Top of PROVIDED ENTRIES
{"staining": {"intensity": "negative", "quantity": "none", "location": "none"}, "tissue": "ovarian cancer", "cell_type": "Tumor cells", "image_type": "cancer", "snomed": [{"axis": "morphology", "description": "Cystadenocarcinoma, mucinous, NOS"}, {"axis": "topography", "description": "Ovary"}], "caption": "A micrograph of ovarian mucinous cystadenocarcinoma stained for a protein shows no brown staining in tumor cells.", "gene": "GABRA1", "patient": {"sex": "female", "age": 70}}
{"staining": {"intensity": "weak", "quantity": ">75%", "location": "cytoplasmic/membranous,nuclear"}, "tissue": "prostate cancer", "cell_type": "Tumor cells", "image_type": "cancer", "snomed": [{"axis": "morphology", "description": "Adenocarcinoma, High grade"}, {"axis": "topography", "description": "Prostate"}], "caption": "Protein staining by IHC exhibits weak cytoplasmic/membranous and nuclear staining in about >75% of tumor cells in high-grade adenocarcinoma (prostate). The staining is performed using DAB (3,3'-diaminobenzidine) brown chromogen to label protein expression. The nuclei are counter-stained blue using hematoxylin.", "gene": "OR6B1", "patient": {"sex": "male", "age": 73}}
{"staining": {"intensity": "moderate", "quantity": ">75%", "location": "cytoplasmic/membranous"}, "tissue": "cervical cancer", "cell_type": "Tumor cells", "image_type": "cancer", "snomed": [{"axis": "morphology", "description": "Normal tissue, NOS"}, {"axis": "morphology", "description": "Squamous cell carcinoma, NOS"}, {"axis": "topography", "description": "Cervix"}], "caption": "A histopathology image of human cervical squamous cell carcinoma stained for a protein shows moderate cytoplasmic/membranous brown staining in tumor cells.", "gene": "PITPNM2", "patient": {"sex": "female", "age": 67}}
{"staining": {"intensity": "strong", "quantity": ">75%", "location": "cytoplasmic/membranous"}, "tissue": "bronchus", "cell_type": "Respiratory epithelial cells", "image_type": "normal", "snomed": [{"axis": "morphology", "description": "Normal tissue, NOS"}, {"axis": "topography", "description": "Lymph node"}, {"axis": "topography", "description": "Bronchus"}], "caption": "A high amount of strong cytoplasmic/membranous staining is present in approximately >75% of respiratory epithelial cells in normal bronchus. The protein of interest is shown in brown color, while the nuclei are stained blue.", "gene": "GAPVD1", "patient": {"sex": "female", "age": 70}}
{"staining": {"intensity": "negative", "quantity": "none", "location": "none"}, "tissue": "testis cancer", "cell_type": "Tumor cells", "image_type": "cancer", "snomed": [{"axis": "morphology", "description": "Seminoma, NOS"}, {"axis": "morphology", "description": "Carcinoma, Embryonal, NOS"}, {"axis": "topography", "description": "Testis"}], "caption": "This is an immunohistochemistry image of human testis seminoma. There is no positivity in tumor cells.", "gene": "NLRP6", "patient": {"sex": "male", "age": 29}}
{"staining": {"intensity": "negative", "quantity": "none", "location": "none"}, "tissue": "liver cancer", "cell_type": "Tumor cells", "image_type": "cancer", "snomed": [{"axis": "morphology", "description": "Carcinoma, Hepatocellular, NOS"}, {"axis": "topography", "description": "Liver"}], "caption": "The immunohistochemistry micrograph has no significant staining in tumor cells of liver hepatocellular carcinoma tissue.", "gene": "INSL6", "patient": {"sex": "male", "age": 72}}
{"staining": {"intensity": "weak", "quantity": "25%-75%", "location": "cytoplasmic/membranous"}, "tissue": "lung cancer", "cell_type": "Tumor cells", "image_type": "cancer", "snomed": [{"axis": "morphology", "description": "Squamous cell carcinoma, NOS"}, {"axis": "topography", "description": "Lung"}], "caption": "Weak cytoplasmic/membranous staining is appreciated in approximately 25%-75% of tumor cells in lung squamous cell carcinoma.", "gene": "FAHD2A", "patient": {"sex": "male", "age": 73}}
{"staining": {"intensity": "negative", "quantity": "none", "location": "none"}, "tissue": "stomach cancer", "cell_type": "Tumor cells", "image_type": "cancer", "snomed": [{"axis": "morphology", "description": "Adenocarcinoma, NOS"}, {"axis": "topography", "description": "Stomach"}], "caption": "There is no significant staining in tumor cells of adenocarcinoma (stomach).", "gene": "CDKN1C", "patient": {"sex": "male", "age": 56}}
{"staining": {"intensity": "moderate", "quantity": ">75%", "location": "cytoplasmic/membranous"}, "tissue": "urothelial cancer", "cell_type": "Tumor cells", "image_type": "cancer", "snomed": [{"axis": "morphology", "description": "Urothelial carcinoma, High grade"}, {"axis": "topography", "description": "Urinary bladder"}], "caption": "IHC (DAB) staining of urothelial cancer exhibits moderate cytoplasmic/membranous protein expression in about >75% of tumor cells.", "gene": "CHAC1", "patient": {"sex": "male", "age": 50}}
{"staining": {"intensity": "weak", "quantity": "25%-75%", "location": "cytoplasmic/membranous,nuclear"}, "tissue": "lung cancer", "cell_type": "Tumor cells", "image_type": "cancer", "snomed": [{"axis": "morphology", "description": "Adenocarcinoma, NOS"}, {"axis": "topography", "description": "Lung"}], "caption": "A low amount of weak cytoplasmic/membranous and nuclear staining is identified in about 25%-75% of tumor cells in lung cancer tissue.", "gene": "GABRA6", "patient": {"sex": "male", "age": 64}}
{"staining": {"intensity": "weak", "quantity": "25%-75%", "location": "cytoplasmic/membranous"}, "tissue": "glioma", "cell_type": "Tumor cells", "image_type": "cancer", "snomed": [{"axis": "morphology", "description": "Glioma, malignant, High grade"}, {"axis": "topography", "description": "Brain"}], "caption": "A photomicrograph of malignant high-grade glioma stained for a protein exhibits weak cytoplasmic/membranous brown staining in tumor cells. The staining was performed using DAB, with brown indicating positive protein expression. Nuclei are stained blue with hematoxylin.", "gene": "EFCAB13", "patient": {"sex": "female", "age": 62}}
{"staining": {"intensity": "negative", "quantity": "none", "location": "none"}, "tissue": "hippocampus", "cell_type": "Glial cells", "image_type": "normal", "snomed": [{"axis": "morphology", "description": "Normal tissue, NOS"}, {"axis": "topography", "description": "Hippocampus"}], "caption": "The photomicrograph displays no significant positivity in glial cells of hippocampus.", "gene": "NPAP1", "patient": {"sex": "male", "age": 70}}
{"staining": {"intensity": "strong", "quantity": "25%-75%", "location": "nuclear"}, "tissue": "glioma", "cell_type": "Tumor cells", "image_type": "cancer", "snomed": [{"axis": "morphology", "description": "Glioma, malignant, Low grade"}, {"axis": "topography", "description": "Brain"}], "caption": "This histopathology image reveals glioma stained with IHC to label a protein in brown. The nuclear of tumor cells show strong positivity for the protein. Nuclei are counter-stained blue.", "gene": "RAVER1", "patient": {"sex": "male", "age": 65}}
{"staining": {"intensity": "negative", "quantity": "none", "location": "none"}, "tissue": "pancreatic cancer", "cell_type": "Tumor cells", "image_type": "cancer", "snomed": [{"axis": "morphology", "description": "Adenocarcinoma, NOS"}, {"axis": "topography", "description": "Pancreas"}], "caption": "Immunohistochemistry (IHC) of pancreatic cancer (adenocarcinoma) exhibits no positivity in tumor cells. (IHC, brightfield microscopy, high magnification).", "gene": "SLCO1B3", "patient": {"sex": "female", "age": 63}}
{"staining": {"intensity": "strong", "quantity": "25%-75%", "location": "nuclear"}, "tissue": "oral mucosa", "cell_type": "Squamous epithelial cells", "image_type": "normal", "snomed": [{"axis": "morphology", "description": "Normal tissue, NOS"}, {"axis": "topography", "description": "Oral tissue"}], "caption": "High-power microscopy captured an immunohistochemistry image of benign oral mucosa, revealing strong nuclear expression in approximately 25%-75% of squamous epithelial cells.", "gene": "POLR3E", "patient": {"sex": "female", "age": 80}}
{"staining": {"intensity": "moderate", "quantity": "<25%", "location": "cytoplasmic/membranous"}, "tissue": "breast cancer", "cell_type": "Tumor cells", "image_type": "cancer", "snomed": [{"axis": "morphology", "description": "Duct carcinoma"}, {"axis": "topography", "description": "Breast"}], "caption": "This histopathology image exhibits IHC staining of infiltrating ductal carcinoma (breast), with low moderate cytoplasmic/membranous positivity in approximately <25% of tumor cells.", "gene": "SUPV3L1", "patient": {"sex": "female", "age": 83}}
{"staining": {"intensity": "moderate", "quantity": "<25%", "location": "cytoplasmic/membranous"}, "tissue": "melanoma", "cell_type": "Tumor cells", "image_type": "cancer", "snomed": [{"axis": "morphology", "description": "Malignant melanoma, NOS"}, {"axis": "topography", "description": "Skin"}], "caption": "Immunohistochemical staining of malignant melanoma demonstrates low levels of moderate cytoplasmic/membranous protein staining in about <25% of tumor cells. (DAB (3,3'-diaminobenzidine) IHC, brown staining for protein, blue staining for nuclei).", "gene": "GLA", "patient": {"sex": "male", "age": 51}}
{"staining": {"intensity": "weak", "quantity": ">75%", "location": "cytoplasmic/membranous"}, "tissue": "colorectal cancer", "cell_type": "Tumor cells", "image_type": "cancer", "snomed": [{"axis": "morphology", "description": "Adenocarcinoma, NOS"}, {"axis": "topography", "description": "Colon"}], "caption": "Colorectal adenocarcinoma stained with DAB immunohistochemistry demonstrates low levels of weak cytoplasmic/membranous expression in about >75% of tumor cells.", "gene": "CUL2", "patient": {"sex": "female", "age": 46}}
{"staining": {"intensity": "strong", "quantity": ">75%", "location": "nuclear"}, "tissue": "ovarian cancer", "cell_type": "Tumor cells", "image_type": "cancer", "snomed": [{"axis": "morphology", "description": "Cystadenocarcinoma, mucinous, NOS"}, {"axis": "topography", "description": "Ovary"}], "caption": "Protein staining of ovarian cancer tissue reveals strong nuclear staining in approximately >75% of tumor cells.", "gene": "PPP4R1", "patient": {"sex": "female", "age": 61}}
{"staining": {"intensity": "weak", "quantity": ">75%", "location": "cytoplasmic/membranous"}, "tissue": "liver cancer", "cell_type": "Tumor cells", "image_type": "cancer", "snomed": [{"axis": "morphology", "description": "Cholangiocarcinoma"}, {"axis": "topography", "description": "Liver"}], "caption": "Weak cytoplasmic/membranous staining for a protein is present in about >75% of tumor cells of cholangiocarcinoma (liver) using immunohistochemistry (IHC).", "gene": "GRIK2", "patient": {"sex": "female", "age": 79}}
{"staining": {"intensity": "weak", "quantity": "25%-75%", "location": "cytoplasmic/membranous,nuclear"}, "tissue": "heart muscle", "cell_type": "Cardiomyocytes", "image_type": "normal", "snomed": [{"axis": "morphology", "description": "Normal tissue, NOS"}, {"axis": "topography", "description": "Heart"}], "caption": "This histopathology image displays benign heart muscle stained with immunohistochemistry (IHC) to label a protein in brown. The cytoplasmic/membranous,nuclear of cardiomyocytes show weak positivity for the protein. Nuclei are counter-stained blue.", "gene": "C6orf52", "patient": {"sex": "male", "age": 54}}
Bottom of PROVIDED ENTRIES
[PROBLEM DETAILS] Up to and including the last line of the records above, print exactly every line from the one that contains "staining of ovarian" onward.

[SOLUTION]
{"staining": {"intensity": "strong", "quantity": ">75%", "location": "nuclear"}, "tissue": "ovarian cancer", "cell_type": "Tumor cells", "image_type": "cancer", "snomed": [{"axis": "morphology", "description": "Cystadenocarcinoma, mucinous, NOS"}, {"axis": "topography", "description": "Ovary"}], "caption": "Protein staining of ovarian cancer tissue reveals strong nuclear staining in approximately >75% of tumor cells.", "gene": "PPP4R1", "patient": {"sex": "female", "age": 61}}
{"staining": {"intensity": "weak", "quantity": ">75%", "location": "cytoplasmic/membranous"}, "tissue": "liver cancer", "cell_type": "Tumor cells", "image_type": "cancer", "snomed": [{"axis": "morphology", "description": "Cholangiocarcinoma"}, {"axis": "topography", "description": "Liver"}], "caption": "Weak cytoplasmic/membranous staining for a protein is present in about >75% of tumor cells of cholangiocarcinoma (liver) using immunohistochemistry (IHC).", "gene": "GRIK2", "patient": {"sex": "female", "age": 79}}
{"staining": {"intensity": "weak", "quantity": "25%-75%", "location": "cytoplasmic/membranous,nuclear"}, "tissue": "heart muscle", "cell_type": "Cardiomyocytes", "image_type": "normal", "snomed": [{"axis": "morphology", "description": "Normal tissue, NOS"}, {"axis": "topography", "description": "Heart"}], "caption": "This histopathology image displays benign heart muscle stained with immunohistochemistry (IHC) to label a protein in brown. The cytoplasmic/membranous,nuclear of cardiomyocytes show weak positivity for the protein. Nuclei are counter-stained blue.", "gene": "C6orf52", "patient": {"sex": "male", "age": 54}}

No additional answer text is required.